Hi, I am currently trying to make a part for my user driven website where one user can subscribe to another and whoever they have subscribed to is echoed back on there profile page.

my users table structure is: id username password and my subscription table is: id user_id follow_id

i am currently trying to query the logged in users subscriptions with this sql_query

$subsQuery = mysql_query("SELECT U.username FROM users AS U INNER JOIN subscription AS Sub.follow_id=U.id WHERE Sub.user_id=".$ID); $ID being the logged in users id.

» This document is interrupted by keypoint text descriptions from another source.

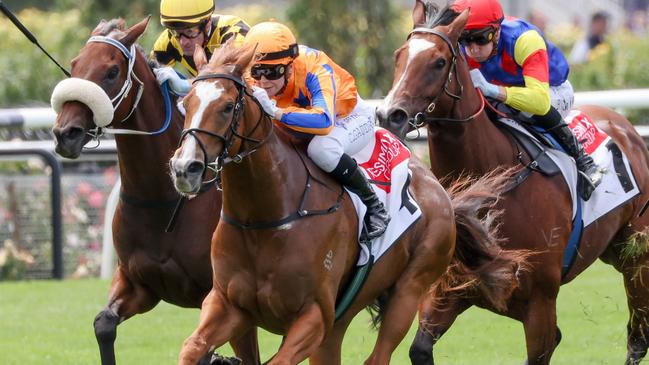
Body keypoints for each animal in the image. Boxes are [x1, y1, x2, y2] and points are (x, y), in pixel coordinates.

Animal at [50, 18, 258, 364]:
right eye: (74, 64)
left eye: (111, 72)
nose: (66, 133)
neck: (161, 199)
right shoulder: (138, 283)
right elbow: (103, 323)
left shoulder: (226, 299)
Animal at [170, 40, 524, 364]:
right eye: (186, 103)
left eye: (228, 106)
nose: (185, 167)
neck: (265, 217)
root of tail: (440, 191)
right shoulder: (228, 304)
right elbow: (192, 347)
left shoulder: (314, 316)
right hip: (341, 319)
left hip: (410, 289)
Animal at [378, 2, 649, 362]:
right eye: (399, 56)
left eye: (438, 62)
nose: (388, 114)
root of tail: (626, 126)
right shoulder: (449, 292)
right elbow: (420, 349)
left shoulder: (540, 305)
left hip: (637, 257)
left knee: (638, 338)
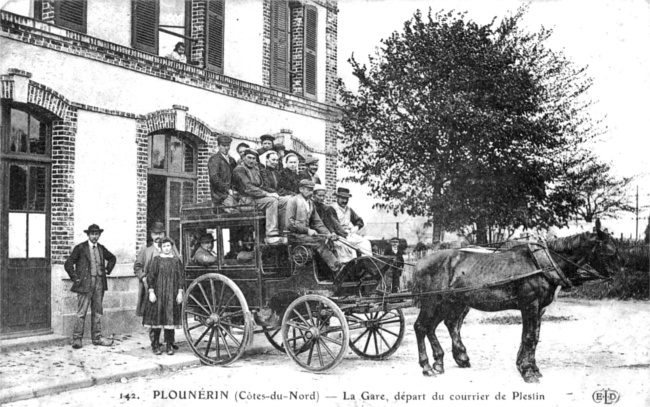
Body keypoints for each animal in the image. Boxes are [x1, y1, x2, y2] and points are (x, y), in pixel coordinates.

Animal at [410, 226, 616, 382]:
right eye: (608, 251)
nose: (615, 278)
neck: (540, 264)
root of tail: (420, 263)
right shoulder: (530, 305)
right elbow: (529, 337)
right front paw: (528, 372)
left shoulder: (539, 309)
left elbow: (533, 338)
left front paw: (530, 367)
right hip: (433, 301)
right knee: (421, 327)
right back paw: (427, 366)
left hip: (451, 302)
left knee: (437, 326)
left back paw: (443, 361)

However when trying to echo this on the page using this bit of php:

<? while ($subs = mysql_fetch_assoc($subsQuery)) { ?><br /><br />
<? echo $subs['username'] ?>

<? } ?>

it throws back this error:

Warning: mysql_fetch_assoc(): supplied argument is not a valid MySQL result resource in /home/avince/public_html/users/user.php on line 53

Any help would be much appreciated!

$subsQuery = mysql_query("SELECT U.username FROM users AS U INNER JOIN subscription AS Sub.follow_id=U.id WHERE Sub.user_id=".$ID); Your query is incorrect. You should always add proper error checks to your query, like
mysql_query(....) or die(mysql_error());

And *PROBABLY* you meant to use the query:
// always build the query in a separate string variable, thus:
$sql = "SELECT U.username "
. " FROM users AS U INNER JOIN subscription AS Sub "
. " ON Sub.follow_id = U.id "
. " WHERE Sub.user_id = " . $ID;

// so you can dump that out for debugging (comment out the debug when it works)
echo "DEBUG SQL: " . $sql . "<HR>\n";

$subsQuery = mysql_query( $sql ) or die(mysql_error());
...